India Calls Off Its 'Peacocks'

Taken from The Telegraph, 24.11.06
By Isambard Wilkinson


India has brought to an end the aggressive "peacock-style" posturing by its guards on its border with Pakistan in a goodwill gesture towards its arch-foe.

Every day before sunset since the British partition of India in 1947, border guards from both sides of the Wagah border crossing performed a testosterone-fuelled "Beating the Retreat" ceremony.



The martial ballet, which takes place on the border's only land transit point on the road between Amritsar in India and the Pakistani city of Lahore, featured guards hand-picked for their height, impressive facial hair and ability to perform a belligerent goose-step.

It was watched by thousands of spectators, who shout patriotic slogans from either side, and even triggered an exchange of gunfire almost a decade ago.

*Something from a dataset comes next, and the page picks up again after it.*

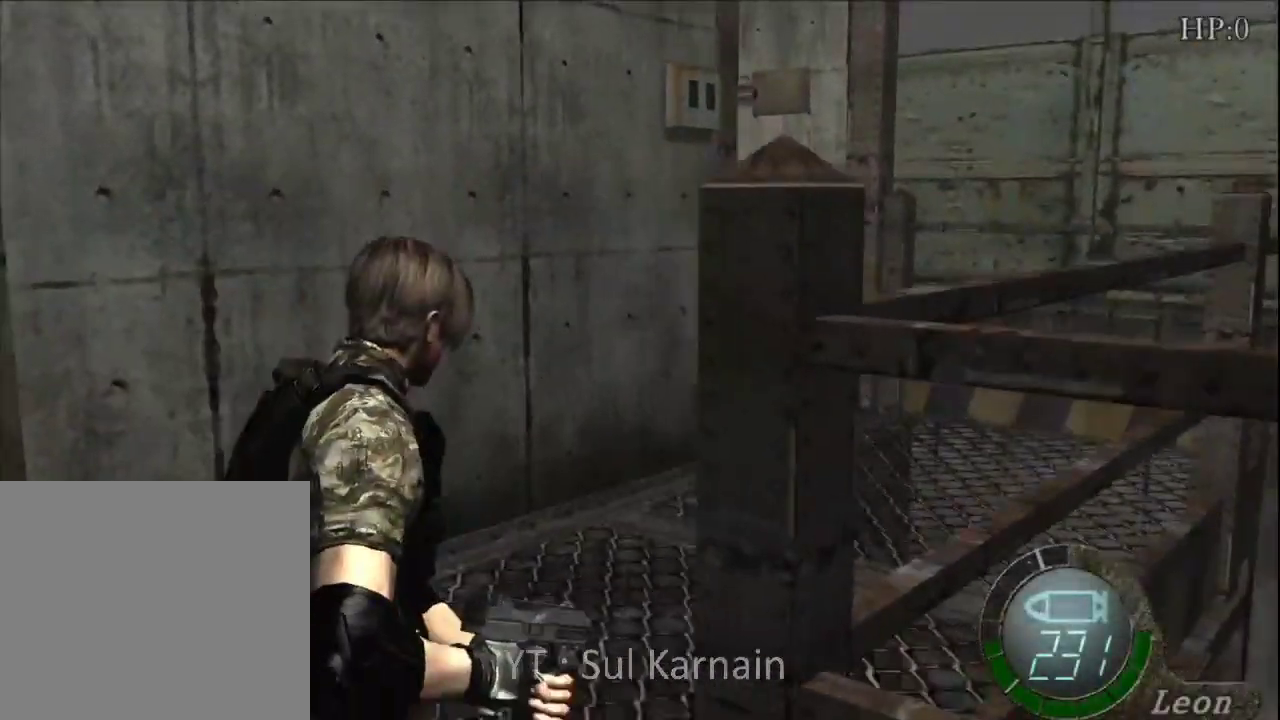
{"buttons": [], "left_stick": "up", "right_stick": "left", "events": [[100, "left_stick", "up-right"], [317, "left_stick", "up"], [417, "right_stick", "left"]]}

But the Indian Border Security Force has now ordered its guards to refrain from the provocative ritual of glaring, shouting and air-kicking and to restrict themselves to standard drill practice.

The "soft gesture" ahead of peace talks between Pakistan and India prompted great interest in both countries, which have gone to war three times since Partition. Commentators from both countries called for Pakistan's Rangers border guards to follow suit.

Yesterday however, the Pakistan army's spokesman, Maj Gen Shaukat Sultan, flatly rejected any change to their border procedure.

The Indian gesture is the latest in a series of "confidence building measures" that have included cricket matches and the opening of cross-border bus services. They are intended to improve the tense relations between the two nuclear rivals.

Peace talks were put on hold until last week following the train bombings in July that killed 186 people in India's financial capital Bombay, now renamed Mumbai.

India's Border Security Force said that in changing its drill, India was toning down its "body language". In the nuanced parlance of Indo-Pakistani politics, the lowering of a leg by a few inches carries significance. The Indian guards have agreed to not lift their legs higher than the "horizontal" level.

"Soldiers have been told to refrain from high-rise stomping of feet," said Commander Pradeep Katyal, the chief Indian official at Wagah. "The new gesture speaks of friendship, while the earlier body language bordered on hostility – a display of might."

He said that there had been no let-up in "aggressiveness" shown by the Pakistan Rangers.

An editorial in the influential Pakistani newspaper The News called for an end to the ritual. "It is high time that this surly spectacle ceremony, which is clearly out of place in this day and age and which only plays to the gallery and stirs the wrong kind of emotions among people, was stopped. One hopes that the Pakistani side will follow suit," it said.